- [Given data]
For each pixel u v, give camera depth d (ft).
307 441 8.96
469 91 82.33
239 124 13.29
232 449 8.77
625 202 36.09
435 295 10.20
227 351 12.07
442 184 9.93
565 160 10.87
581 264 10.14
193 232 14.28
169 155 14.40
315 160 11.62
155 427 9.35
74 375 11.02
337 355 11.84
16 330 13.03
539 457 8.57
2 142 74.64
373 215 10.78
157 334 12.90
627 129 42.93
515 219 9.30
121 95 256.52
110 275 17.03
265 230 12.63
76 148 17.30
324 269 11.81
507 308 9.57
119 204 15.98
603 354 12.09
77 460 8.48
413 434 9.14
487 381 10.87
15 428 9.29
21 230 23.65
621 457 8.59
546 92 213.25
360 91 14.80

- [What to do]
In the listing above, locate the line with "625 202 36.09" and the line with "627 129 42.93", then extract exactly those lines and every line between them, and nothing more.

- [Task solution]
625 202 36.09
435 295 10.20
227 351 12.07
442 184 9.93
565 160 10.87
581 264 10.14
193 232 14.28
169 155 14.40
315 160 11.62
155 427 9.35
74 375 11.02
337 355 11.84
16 330 13.03
539 457 8.57
2 142 74.64
373 215 10.78
157 334 12.90
627 129 42.93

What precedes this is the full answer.